__Exercise prompt__:
Reproduce the material below, substituting "layout regions" for "document elements" wherever it occurs and leaving everything else unchanged. Omit the pictures from your answer.
>> Start Provided material
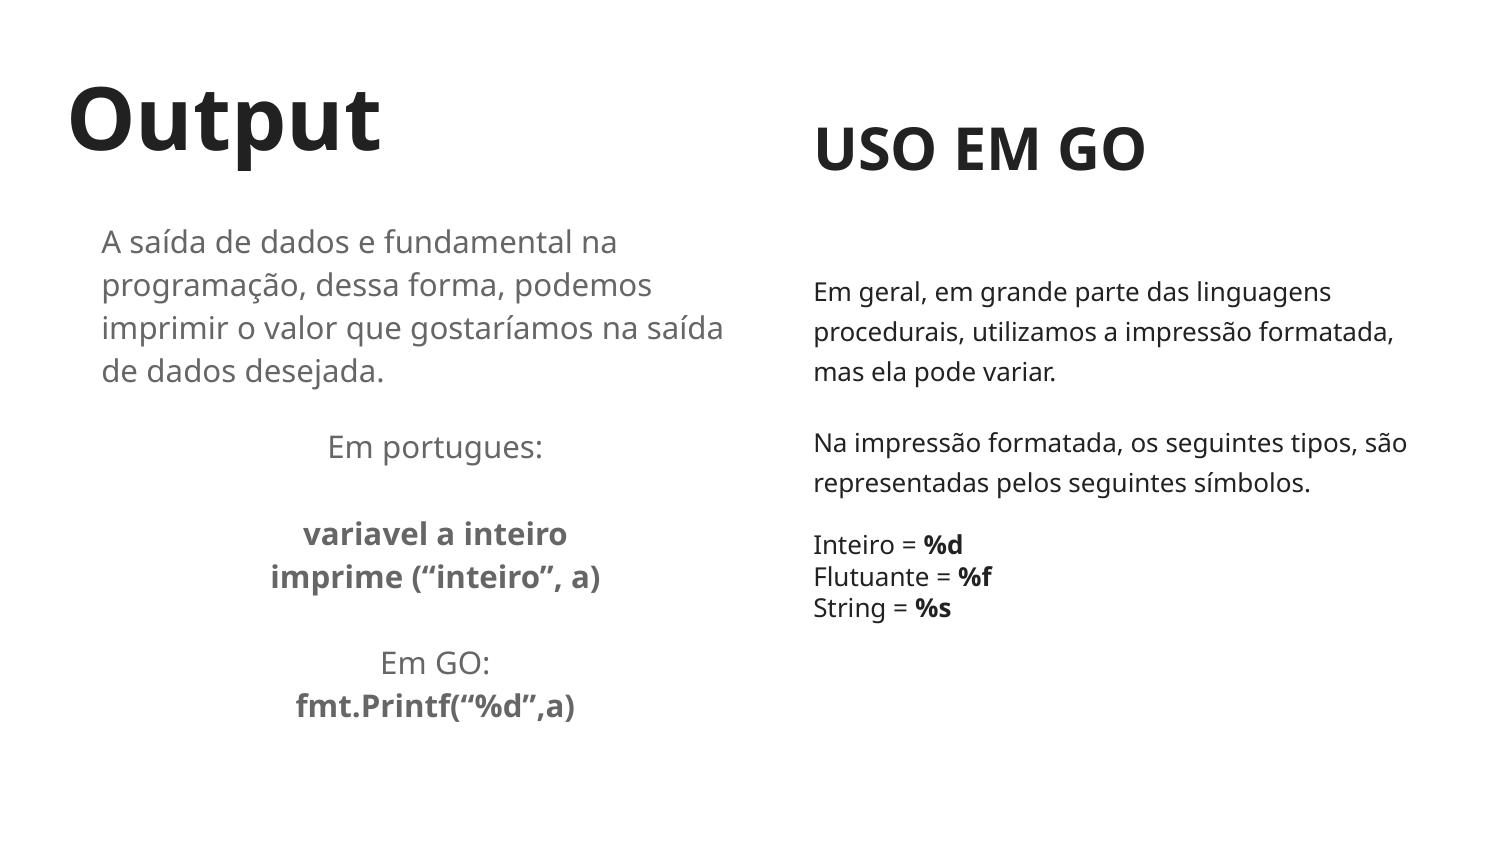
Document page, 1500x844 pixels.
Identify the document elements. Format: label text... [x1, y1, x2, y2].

text_box USO EM GO Em geral, em grande parte das linguagens procedurais, utilizamos a impressão formatada, mas ela pode variar. Na impressão formatada, os seguintes tipos, são representadas pelos seguintes símbolos. Inteiro = %d Flutuante = %f String = %s [798, 96, 1489, 823]
list A saída de dados e fundamental na programação, dessa forma, podemos imprimir o valor que gostaríamos na saída de dados desejada. Em portugues: variavel a inteiro imprime (“inteiro”, a) Em GO: fmt.Printf(“%d”,a) [86, 201, 785, 823]
title Output [51, 48, 1449, 180]
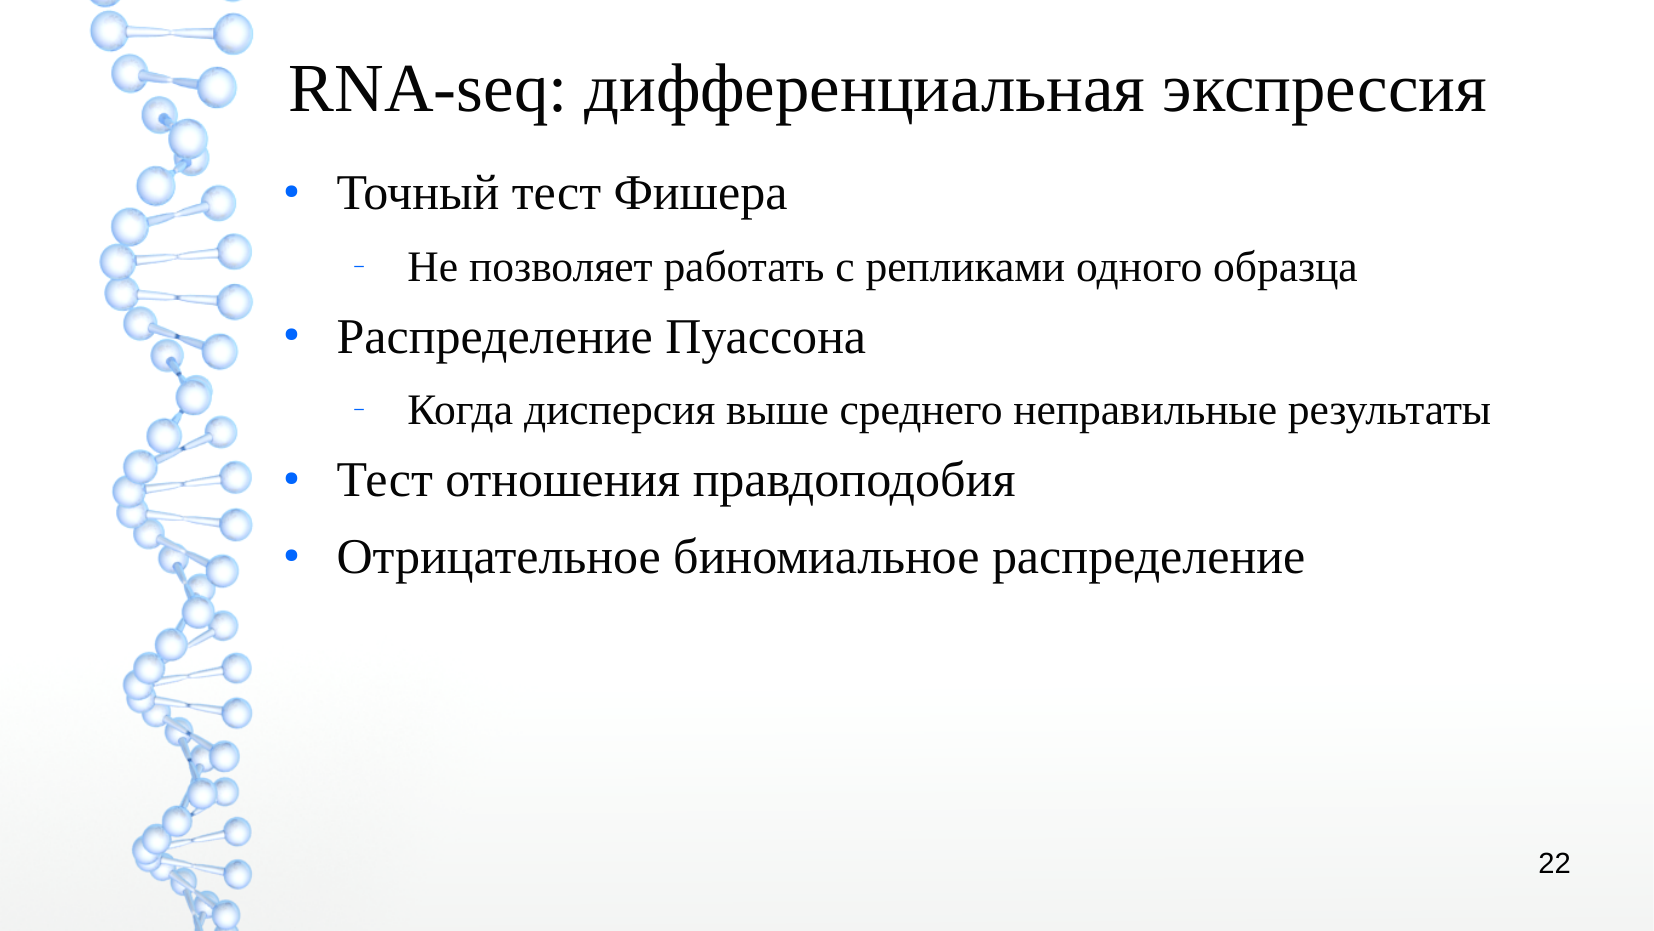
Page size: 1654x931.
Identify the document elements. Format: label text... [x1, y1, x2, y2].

list Точный тест Фишера Не позволяет работать с репликами одного образца Распределение Пуассона Когда дисперсия выше среднего неправильные результаты Тест отношения правдоподобия Отрицательное биномиальное распределение [265, 165, 1595, 886]
picture [0, 0, 1654, 931]
title RNA-seq: дифференциальная экспрессия [224, 11, 1554, 166]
>> End Provided material
__Task response__:
Document page, 1500x844 pixels.
Identify the layout regions. Format: label text... [x1, y1, x2, y2].

text_box USO EM GO Em geral, em grande parte das linguagens procedurais, utilizamos a impressão formatada, mas ela pode variar. Na impressão formatada, os seguintes tipos, são representadas pelos seguintes símbolos. Inteiro = %d Flutuante = %f String = %s [798, 96, 1489, 823]
list A saída de dados e fundamental na programação, dessa forma, podemos imprimir o valor que gostaríamos na saída de dados desejada. Em portugues: variavel a inteiro imprime (“inteiro”, a) Em GO: fmt.Printf(“%d”,a) [86, 201, 785, 823]
title Output [51, 48, 1449, 180]
Page size: 1654x931.
Identify the layout regions. Format: label text... [x1, y1, x2, y2].

list Точный тест Фишера Не позволяет работать с репликами одного образца Распределение Пуассона Когда дисперсия выше среднего неправильные результаты Тест отношения правдоподобия Отрицательное биномиальное распределение [265, 165, 1595, 886]
picture [0, 0, 1654, 931]
title RNA-seq: дифференциальная экспрессия [224, 11, 1554, 166]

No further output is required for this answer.